In my book there are three categories of Church users. There are regular users who week by week sustain the Church in their worship and giving.
There are the occasional users, the 'hatch, match and dispatch' brigade, who profess to be Christians expecting the Church to be there when required.
Then there are the other users. The political movements used to great effect by feminists and currently by the LGBT community in furtherance of their particular agendas, currently same-sex marriage under the pretence of equality.
The feminist battle consisted of staged skirmishes, each represented as an insignificant step thus permitting charges of discrimination if the next step were not permitted. Hence the progression from biblical Deaconesses to non-biblical women bishops.
|LGBT activist Jayne Ozanne|
I strongly recommend reading Making Gay Okay: How rationalising homosexual behaviour is changing everything. According to the author, Professor Robert R. Reilly, the debate about homosexuality, and particularly about same-sex marriage, is, at its heart, a debate about the nature of reality. One side believes that things have a nature and purpose that make them what they are. The other side denies that things have an essential nature, and believes that things are nothing in themselves, and can be shaped according to personal choices and desires. Reilly examines the philosophical basis for these competing points of view. [Hat tip to Anglican Mainstream for this article - Ed.]

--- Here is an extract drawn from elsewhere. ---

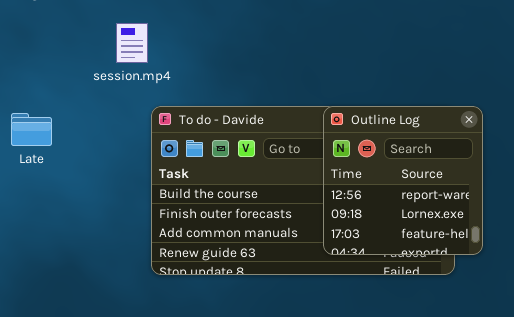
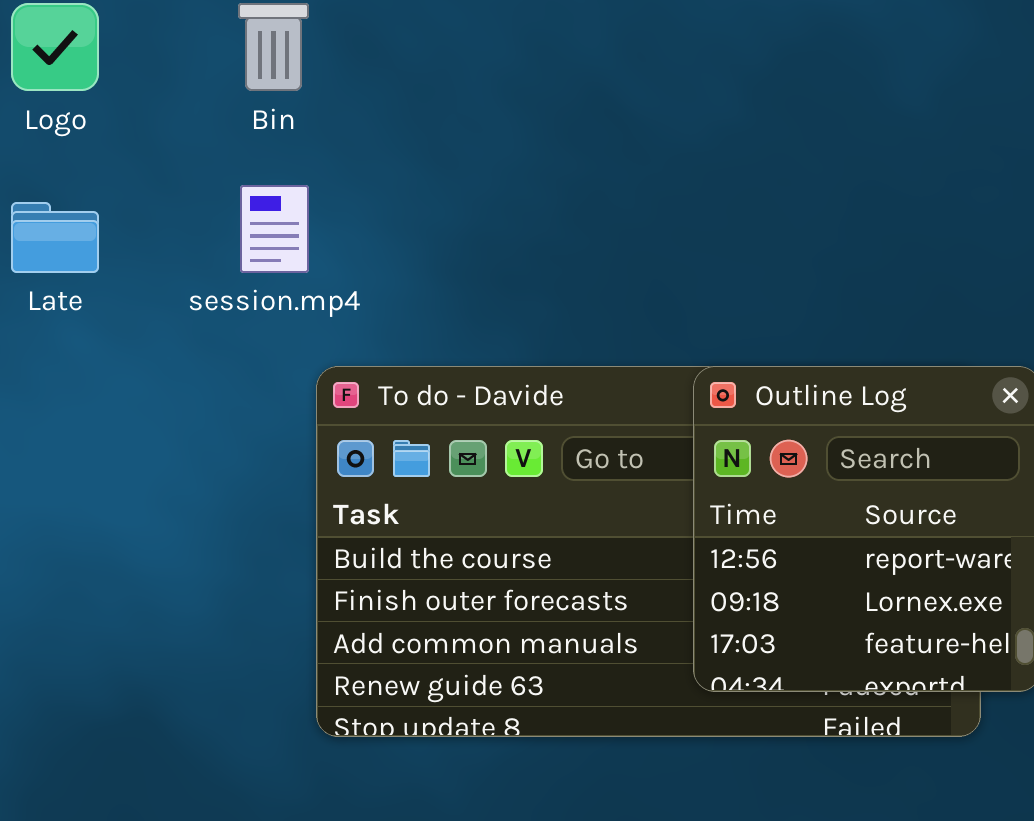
Late: [11,113,52,146] -> [11,202,99,273], moved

In another article the dangers are set out plainly. Among them the Centers for Disease Control (CDC) "have concluded that one in six men who have sex with men will contract HIV in their lifetimes and that one in two black men who are gay or bisexual will contract HIV". Despite the recognised dangers the United States Agency for International Development will be spending $1 million to finance the promotion of the LGBT agenda, including contributions to LGBT politicians who wish to participate in the upcoming elections.
In the UK Cardinal Nichols has already been criticised for Queering the Church while Changing Attitude lists fifty-nine churches in twenty Church of England dioceses where "lesbian, gay, bisexual and transgendered Christians can be guaranteed a welcome" in addition to churches in Ireland, Scotland and Wales, as if they are not welcomed in other churches. Far from it in my experience.
The 'middle way' is claimed to be an "attempt to bridge the divides that separates many in the Church". It is not. It is one more giant step towards securing credibility for another organisation using the Church for political ends.
Readers may remember "self-styled 'Anglican' and LGBT activist" Jayne Ozanne from a previous entry, The road to ruin: "Church of England members back same-sex marriage. Poll shows for first time more Anglicans supporting gay couples marrying than opposing it, despite leadership’s opposition. 'The lowest levels of support for same-sex marriage – 24% – were found among Anglican men over the age of 55, a group that dominates the church leadership'."
The 'Poll' had been "spun to apply pressure to the Church of England on same-sex 'marriage'." Need one say more!
The Church must stand firm.
An author is planning to re-invent the Bible… by putting it in a “queer context”:
"The Queer Bible is my reclamation, through translation, of the queer mythic potential of Biblical stories. I want to make an inclusive, celebratory space within the text that undoes the implicit sexism, misogyny, heterosexism, hierarchical oppression, slut-shaming, etc. and reconstitutes the feminine, the queer, the outcast, the strange."